Another class of techniques first builds a volumetric representation, such as by implicit surface fitting or space carving, and then converts back to a triangle mesh using marching cubes.

A final class of techniques attempts to build a triangle mesh directly from the point cloud. Some geometric criterion is used to define whether a particular candidate line (in 2D) or triangle (in 3D) connecting points should be included in the surface. Examples of such criteria are $\alpha$-shapes, Delaunay triangulations, and the Voronoi diagram. These methods generally assume that the sampling of points on the surface is sufficiently dense so that, loosely speaking, surface elements are smaller than non-surface elements.

Geometry can be simplified in a number of ways for improved computational performance and compact storage / transmission. Point clouds and volumetric representations can be downsampled or averaged to obtain a coarser resolution. Triangle meshes can be simplified in a number of ways. Decimation collapses vertices and/or edges to obtain progressively fewer triangles while attempting to maintain high quality. Clustering methods break the mesh into pieces and then replaces the pieces with simplified re-meshed geometry. A mesh could also be converted into a volumetric representation of a given resolution, and then the surface could be extracted.

Key takeaways:

The four main types of geometry representations are primitives, volumes, surfaces, and points.
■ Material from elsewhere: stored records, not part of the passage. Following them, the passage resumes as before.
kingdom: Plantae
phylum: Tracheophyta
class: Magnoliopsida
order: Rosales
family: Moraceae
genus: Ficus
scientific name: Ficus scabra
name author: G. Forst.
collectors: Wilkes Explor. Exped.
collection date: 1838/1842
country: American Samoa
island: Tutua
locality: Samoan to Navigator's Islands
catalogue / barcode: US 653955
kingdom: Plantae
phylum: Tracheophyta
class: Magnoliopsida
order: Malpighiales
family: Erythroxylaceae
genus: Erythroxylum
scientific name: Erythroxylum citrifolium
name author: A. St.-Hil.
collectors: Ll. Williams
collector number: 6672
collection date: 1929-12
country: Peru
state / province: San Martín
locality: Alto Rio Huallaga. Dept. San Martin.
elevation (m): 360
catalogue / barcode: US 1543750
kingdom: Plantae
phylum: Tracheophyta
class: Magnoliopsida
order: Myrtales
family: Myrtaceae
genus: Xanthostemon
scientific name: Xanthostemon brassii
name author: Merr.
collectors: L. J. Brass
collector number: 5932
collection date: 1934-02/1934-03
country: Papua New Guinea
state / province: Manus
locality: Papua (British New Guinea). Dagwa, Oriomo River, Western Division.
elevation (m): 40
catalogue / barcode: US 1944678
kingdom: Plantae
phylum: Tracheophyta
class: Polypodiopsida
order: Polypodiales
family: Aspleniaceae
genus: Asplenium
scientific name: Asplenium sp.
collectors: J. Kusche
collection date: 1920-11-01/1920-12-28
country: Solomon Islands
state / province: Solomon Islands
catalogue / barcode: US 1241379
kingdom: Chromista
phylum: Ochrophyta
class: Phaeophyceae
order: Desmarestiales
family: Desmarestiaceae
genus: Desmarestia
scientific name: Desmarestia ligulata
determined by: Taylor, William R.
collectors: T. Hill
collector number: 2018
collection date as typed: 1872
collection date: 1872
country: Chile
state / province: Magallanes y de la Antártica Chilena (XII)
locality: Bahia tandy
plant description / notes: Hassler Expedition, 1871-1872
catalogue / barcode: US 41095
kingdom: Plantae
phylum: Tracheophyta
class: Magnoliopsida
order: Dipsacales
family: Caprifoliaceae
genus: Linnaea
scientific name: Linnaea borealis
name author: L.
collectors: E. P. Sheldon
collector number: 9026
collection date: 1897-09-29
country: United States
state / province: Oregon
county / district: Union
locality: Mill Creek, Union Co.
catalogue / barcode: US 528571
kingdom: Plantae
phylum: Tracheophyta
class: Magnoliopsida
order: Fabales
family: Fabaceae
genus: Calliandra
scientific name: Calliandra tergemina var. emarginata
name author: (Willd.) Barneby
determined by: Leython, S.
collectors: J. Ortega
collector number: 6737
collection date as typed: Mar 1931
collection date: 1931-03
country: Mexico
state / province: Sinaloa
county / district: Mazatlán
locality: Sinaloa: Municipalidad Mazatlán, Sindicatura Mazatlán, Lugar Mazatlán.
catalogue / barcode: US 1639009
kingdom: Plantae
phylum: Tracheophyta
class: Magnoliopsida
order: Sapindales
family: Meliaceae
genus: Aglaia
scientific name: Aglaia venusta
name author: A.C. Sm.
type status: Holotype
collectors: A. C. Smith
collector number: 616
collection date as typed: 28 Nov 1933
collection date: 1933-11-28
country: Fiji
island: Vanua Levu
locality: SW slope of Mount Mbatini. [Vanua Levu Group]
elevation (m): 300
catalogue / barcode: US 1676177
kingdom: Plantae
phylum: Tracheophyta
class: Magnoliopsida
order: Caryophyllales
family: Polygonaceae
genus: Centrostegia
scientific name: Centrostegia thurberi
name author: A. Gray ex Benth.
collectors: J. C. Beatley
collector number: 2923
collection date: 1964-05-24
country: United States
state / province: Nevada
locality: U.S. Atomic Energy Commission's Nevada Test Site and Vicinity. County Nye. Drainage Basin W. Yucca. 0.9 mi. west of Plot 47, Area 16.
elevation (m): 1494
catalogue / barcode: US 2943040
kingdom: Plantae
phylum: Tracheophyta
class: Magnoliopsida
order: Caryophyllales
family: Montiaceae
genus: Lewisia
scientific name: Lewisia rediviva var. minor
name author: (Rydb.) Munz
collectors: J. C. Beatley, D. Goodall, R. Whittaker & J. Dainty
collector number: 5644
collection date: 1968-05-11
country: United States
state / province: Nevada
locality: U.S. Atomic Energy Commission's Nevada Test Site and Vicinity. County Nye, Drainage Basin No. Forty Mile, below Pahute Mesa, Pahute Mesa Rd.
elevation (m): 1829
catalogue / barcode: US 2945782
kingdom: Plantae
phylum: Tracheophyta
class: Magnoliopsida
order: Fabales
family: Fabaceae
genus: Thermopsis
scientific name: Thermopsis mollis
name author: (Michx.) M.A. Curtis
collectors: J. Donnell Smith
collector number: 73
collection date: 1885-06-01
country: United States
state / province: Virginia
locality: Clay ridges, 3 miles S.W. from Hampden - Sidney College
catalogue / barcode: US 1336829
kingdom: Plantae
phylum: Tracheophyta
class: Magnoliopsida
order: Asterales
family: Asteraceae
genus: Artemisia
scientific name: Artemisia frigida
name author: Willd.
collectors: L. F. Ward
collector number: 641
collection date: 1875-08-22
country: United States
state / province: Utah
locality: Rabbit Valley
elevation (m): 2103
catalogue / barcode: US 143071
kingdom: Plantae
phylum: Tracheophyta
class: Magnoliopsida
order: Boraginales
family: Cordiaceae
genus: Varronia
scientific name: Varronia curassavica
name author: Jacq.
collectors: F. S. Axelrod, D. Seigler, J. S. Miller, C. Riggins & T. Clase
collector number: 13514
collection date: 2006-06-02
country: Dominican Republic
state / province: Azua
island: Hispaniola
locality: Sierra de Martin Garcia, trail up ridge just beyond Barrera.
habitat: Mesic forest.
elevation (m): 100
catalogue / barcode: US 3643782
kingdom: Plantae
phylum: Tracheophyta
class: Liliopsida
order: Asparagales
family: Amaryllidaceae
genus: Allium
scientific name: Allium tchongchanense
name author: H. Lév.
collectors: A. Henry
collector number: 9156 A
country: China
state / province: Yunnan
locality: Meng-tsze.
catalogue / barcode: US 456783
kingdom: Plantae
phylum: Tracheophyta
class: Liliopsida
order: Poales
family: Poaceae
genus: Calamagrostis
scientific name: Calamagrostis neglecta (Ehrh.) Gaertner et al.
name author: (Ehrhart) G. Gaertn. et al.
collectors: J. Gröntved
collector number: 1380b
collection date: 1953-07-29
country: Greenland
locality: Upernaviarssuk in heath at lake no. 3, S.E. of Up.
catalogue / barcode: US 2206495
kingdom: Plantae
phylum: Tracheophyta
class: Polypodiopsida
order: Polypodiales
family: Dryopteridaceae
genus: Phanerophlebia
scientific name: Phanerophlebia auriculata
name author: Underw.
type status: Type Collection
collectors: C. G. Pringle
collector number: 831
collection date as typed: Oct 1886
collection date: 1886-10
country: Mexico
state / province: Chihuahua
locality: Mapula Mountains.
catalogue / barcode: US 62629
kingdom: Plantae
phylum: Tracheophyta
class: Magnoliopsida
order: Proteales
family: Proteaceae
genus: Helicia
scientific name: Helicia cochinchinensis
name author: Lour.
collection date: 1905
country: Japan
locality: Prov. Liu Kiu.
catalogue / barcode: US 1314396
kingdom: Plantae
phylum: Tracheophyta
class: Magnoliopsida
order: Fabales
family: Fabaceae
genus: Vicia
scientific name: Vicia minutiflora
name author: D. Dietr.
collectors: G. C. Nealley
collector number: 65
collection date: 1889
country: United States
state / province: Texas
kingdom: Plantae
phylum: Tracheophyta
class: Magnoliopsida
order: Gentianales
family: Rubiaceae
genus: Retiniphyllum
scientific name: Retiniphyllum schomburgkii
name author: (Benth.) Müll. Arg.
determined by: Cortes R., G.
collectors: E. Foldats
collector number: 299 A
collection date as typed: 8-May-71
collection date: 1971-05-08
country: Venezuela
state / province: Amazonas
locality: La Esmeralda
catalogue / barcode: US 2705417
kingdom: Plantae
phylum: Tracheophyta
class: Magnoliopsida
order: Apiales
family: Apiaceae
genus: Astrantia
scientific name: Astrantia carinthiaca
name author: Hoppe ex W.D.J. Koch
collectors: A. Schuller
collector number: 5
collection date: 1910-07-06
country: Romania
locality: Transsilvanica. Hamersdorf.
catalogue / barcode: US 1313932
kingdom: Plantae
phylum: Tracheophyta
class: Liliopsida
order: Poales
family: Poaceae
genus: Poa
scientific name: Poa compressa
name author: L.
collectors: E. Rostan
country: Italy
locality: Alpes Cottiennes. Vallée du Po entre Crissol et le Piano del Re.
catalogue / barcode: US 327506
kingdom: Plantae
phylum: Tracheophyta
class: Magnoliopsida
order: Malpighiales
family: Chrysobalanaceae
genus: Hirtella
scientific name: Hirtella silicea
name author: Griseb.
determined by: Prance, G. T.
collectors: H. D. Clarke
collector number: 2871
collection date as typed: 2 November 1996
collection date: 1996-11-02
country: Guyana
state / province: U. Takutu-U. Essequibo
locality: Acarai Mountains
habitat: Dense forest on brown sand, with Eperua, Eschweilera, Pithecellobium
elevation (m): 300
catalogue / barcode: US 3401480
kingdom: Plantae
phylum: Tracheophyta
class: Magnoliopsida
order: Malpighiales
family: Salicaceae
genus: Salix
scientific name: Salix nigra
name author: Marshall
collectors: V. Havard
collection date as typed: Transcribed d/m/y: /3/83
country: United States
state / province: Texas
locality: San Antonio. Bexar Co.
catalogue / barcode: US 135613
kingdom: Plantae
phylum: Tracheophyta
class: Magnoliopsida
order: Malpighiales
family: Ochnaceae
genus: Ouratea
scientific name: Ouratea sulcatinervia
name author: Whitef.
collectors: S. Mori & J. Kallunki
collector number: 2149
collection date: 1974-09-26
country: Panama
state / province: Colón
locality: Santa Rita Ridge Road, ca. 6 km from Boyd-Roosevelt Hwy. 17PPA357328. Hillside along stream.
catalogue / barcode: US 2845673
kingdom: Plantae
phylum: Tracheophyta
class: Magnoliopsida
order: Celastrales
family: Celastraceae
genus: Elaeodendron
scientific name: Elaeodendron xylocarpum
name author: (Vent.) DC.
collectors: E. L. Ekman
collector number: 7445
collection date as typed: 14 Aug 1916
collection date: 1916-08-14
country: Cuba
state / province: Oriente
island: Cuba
Each representation has certain strengths and weaknesses with regards to the storage complexity, time complexity, and accuracy of operations that can be calculated upon them.

Collision detection can be performed using mathematical operations for primitive objects, the separation principle for convex objects, or bounding volume decompositions for compound objects.

Conversions between representations is often easiest from volume to surface and from surface to points, while the reverse is much harder.

Write pseudocode to fully develop the convex polygon-polygon collision detection algorithm described above. What is the time complexity of this algorithm? Your answer should be in terms of $m$ and $n$, the number of vertices of each polygon.

Write pseudocode to fully develop the polygon-polygon collision detection algorithm for

*non-convex polygons*briefly described above. What is the time complexity of this algorithm? Your answer should be in terms of $m$ and $n$, the number of vertices of each polygon.Investigate what geometry representations can be imported and exported from a CAD program (e.g., Solidworks, AutoCAD). Investigate what geometry representations are directly available from an RGB-D camera (e.g., Microsoft Kinect, Intel Realsense). Investigate what geometry representations are used in a 3D mapping program (Google Project Tango, Pix4D, AutoCAD Map 3D).

Experimentally investigate the running time of bounding volume hierarchy collision detection software. First, examine how precomputation time varies with the complexity of the model. Is the running time linear, quadratic, or something else? Next, examine how query time varies with the complexity of the two models and their proximity. Explain your observations in terms of how many bounding volumes are checked.